*** Opening QUOTED PASSAGE ***
I hate to say it, but.... the only survivor of last weeks fire, was this Schwinn. Lost an Elgin, Pierce, Colson, and a couple of Westfields. All frames warped & the only salvageable chain guard was this. Are Schwinns actually that good or were the rest just a bunch of little girls?


----------



## Wards Guy.. (Apr 4, 2021)

Picked up a JC Higgins lantern- gave my father-in-law one just like it but his is brand new in the box! 1960s called the Big Higgy! Large hat top but unique with only one mantle. But man does this baby BURN!!!!!


----------



## KevinsBikes (Apr 4, 2021)

More 28” rims and a pile of great kickback hub parts!


----------



## coasterbrakejunkie1969 (Apr 5, 2021)

mike j said:


> I hate to say it, but.... the only survivor of last weeks fire, was this Schwinn. Lost an Elgin, Pierce, Colson, and a couple of Westfields. All frames warped & the only salvageable chain guard was this. Are Schwinns actually that good or were the rest just a bunch of little girls?
> 
> View attachment 1385838




Wow Mike , really sorry I would be in mourning for a long time. Hopefully all your bad luck used up for the year. Good luck going forward


----------



## Wards Guy.. (Apr 5, 2021)
*** Closing QUOTED PASSAGE ***
» WORK INSTRUCTIONS:
A) In two sentences, summarize the forum thread.
B) Answer these questions using the forum thread:
(i) What is the JC Higgins lantern called?
(ii) What kind of hub parts does KevinsBikes mention?
(iii) On what date did coasterbrakejunkie1969 post a reply?
C) Reproduce the portion of the forum thread starting with "## Wards Guy.. (Apr 4, 2021)" and going on through "kickback hub parts!".
*** Opening ENTRIES PROVIDED ***
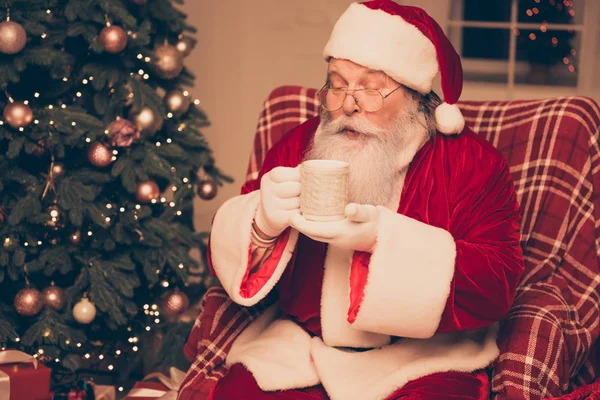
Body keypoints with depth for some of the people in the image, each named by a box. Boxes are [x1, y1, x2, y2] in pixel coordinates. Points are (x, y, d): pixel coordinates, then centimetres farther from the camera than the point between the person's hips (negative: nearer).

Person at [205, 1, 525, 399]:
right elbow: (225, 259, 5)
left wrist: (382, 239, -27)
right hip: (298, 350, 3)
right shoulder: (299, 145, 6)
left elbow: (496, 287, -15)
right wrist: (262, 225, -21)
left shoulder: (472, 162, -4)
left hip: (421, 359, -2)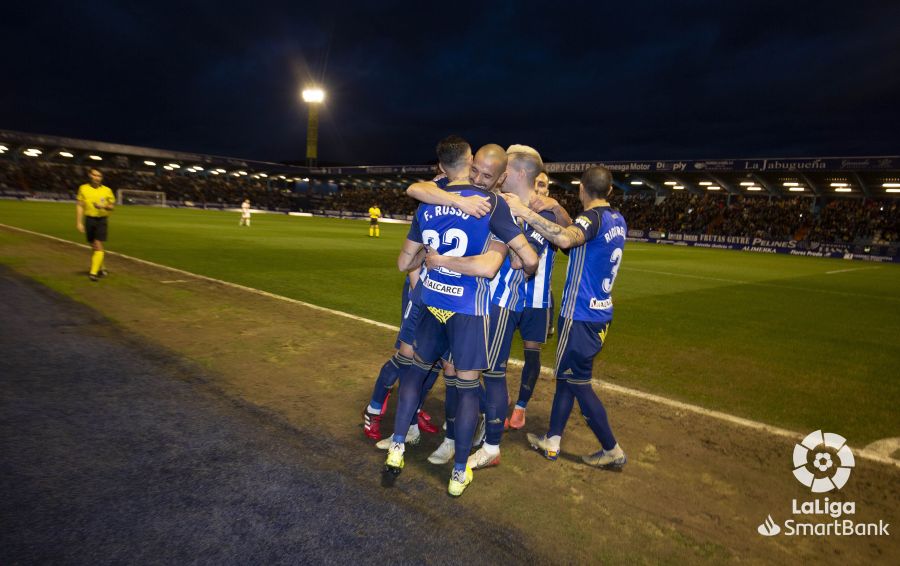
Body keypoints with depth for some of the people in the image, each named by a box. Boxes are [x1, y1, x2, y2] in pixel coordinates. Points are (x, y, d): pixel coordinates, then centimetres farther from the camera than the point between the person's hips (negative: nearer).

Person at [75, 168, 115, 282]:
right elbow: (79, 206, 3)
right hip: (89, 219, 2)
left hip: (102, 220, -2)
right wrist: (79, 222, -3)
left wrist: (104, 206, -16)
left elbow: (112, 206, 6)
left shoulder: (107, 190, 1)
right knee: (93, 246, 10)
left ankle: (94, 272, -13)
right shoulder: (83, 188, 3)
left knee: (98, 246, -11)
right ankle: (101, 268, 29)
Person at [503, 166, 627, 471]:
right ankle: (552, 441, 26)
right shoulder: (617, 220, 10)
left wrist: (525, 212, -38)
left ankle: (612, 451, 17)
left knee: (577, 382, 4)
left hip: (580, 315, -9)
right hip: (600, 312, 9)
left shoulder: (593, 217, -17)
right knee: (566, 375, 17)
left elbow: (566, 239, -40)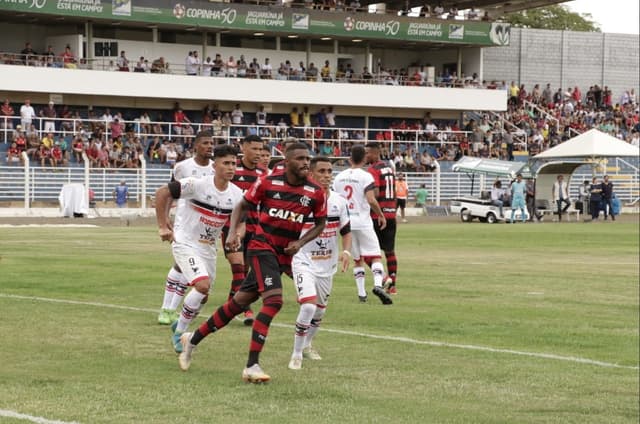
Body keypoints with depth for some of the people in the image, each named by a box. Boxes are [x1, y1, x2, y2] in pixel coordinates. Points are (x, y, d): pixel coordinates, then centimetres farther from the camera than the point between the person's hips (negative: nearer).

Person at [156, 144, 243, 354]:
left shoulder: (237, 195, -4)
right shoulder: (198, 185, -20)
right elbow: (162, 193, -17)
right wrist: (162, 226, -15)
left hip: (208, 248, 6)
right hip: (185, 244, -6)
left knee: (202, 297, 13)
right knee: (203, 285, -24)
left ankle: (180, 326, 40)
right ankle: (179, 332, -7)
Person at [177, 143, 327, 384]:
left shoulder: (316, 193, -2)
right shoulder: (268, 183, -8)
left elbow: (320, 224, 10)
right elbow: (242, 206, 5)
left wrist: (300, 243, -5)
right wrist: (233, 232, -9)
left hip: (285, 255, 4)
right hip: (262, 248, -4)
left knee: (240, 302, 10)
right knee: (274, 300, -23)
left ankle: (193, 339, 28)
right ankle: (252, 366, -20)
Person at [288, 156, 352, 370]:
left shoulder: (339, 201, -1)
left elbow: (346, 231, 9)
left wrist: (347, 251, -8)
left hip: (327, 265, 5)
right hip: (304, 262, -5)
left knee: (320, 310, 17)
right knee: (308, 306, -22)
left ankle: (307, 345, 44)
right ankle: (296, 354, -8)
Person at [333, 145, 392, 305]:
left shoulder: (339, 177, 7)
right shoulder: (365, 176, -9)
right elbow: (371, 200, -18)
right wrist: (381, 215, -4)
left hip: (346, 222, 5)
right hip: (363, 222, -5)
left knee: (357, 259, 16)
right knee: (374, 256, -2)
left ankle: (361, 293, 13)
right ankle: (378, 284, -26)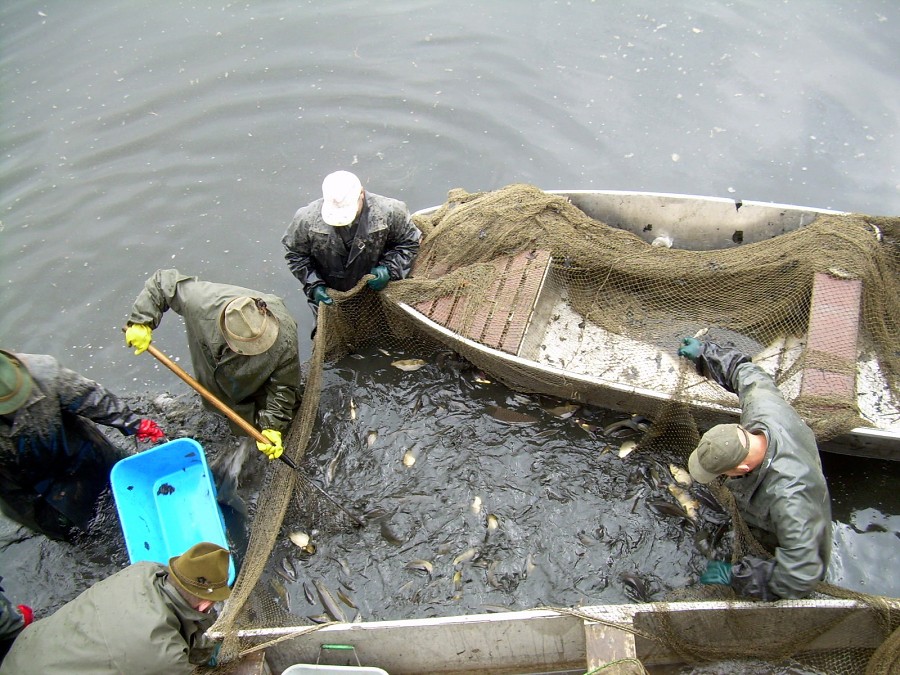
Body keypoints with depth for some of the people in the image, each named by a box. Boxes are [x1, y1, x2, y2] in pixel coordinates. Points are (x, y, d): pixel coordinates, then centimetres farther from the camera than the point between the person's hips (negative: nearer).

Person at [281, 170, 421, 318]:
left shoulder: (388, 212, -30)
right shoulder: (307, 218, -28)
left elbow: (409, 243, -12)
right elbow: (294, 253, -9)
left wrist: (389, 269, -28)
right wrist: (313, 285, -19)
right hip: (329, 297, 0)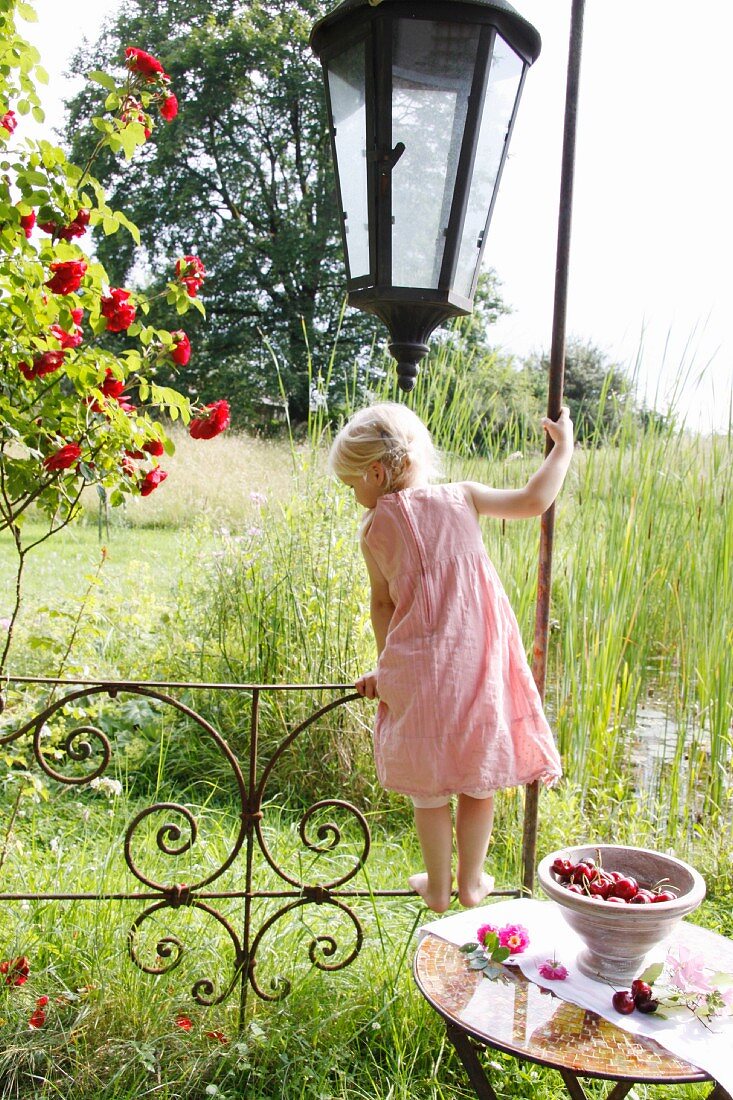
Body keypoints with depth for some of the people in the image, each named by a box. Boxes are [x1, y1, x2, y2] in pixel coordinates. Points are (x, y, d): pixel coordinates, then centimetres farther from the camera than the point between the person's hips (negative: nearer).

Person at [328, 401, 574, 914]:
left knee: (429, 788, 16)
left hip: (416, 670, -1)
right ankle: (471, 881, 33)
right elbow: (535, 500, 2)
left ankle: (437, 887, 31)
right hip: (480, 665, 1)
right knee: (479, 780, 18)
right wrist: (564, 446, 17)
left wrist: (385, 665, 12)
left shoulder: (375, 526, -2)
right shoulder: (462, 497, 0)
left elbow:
*** Closing ENTRIES PROVIDED ***
» RESULTS:
A) One poster reports that a Schwinn was the only survivor of the previous week's fire, which destroyed an Elgin, a Pierce, a Colson, and a couple of Westfields, and asks whether Schwinns are really that good. Other posts describe a 1960s JC Higgins lantern called the Big Higgy, a pickup of more 28" rims and kickback hub parts, and a sympathetic reply to the fire report.

B)
(i) The Big Higgy.
(ii) Kickback hub parts.
(iii) Apr 5, 2021.

C)
## Wards Guy.. (Apr 4, 2021)

Picked up a JC Higgins lantern- gave my father-in-law one just like it but his is brand new in the box! 1960s called the Big Higgy! Large hat top but unique with only one mantle. But man does this baby BURN!!!!!


----------



## KevinsBikes (Apr 4, 2021)

More 28” rims and a pile of great kickback hub parts!